Under the law, PROs must offer licenses to anyone, and the PROs must charge all license seekers the same rates for the same or similar uses. Information, regarding PRO licensing rates, is available from individual PROs. One way PROs are executing their mission to enforce copyrights is by contacting businesses and demanding that they pay required licensing fees. PROs have been targeting the multifamily industry. Depending on what you’re playing, you may need multiple licenses, e.g. a music license with all three PROs. A music license with one PRO allows you to perform only copyrighted music represented by that PRO. Each songwriter or composer may belong to only one performing right organization at any given time, so each PRO licenses a unique repertoire of music. Thus, a BMI license doesn’t cover songs in SESAC’s catalog. Wait a minute we only play music from satellite, TV, cable, or radio stations at our community. Aren’t they already paying the PROs licensing fees, so we don’t need another license? Various content providers may already be licensed with PROs. However, broadcast licenses don’t authorize the performance of such TV, cable, and radio to the public by businesses and other organizations. Generally, businesses must secure public performance rights for TVs or radios under certain circumstances. With respect to TVs, licenses must be secured if the business is playing more than four TVs; has more than one TV in any one room; if any of the TVs has a diagonal screen size greater than 55 inches; if any audio portion of the audiovisual performance is communicated by means of more than six loudspeakers, or four loudspeakers in any one room, or there are any speakers in an adjoining outdoor space. With respect to radio, licenses must be secured if the business is playing more than six loudspeakers; more than four loudspeakers in any one room or adjoining outdoor space; or playing music on hold.

To evaluate licensing requirements, you must answer where, what, and how music or other copyrighted material is being played at your community. If music is not being publicly performed (played in public) at your community, then you don’t need a license. Keep in mind that the concept of public performance is broad. If the content of your music is not subject to copyright protection, then you don’t need a license. While there is a fairly extensive catalog of music that is not copyright protected, the reality is that any music your residents would want to hear is likely to be subject to copyright protection. In other words, your residents probably don’t want to hear 1928 elevator music. However, your music list or TV content may be limited to a particular PRO’s catalog. Thus, if you’re only playing BMI music, you don’t need to pay SESAC licensing fees as well. As discussed previously, the size of TVs, the number of TVs, and the number of speakers (both for TV and radio) can also factor into the analysis of licensing fees and rights.

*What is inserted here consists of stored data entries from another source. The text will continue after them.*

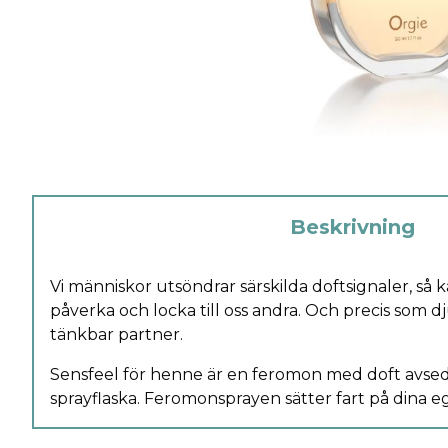
Beskrivning
Vi människor utsöndrar särskilda doftsignaler, så k
påverka och locka till oss andra. Och precis som dju
tänkbar partner.
Sensfeel för henne är en feromon med doft avsedd
sprayflaska. Feromonsprayen sätter fart på dina e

Licensing options and pricing varies widely depending on content and delivery. Music and TV licenses from the major PROs will run $200 per year and up, per community per PRO. Some alternatives to the PROs exist. Under the alternatives, the licensing passes through so that you can play them without requiring an additional license from a PRO. Such services include SiriusXM Business or Pandora Business, which run from $25 to $30 per month. Other alternatives include MoodMedia (previously Muzak) at about $200 per year (MoodMedia touts itself as the world leader in background music). Royalty free music collections are offered by stockmusic.com and streamlicensing.com ($130 to $200 per year). While these services offer an alternative to the PROs, they may be subject to limitations on content and delivery, and do not cover TV. If you’re going to go with an alternative to a PRO, you should carefully read the fine print for limitations.